___ Dataset records
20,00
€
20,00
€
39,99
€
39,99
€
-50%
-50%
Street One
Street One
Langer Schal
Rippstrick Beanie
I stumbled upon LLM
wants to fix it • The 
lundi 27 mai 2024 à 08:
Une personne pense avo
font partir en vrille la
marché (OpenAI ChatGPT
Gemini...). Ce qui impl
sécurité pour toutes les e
______
___ Dataset records
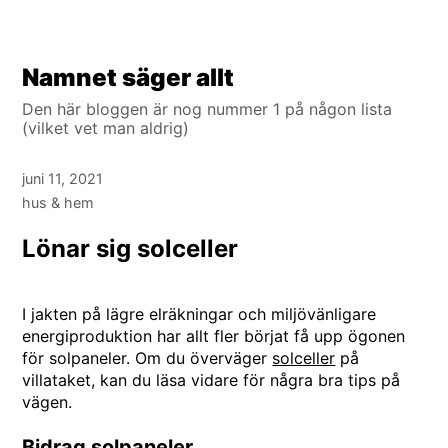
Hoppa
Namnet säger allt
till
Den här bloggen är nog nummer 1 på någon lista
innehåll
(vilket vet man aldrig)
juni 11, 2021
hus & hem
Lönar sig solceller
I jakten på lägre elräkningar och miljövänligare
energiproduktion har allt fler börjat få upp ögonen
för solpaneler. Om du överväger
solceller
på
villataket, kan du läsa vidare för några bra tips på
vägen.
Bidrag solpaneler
______
= Work instructions =
Copy range, inclusive: the line holding "Den här bloggen" to the line holding "för solpaneler. Om du överväger". Reproduce exactly those lines of the records above and no others.

= Problem solution =
Den här bloggen är nog nummer 1 på någon lista
innehåll
(vilket vet man aldrig)
juni 11, 2021
hus & hem
Lönar sig solceller
I jakten på lägre elräkningar och miljövänligare
energiproduktion har allt fler börjat få upp ögonen
för solpaneler. Om du överväger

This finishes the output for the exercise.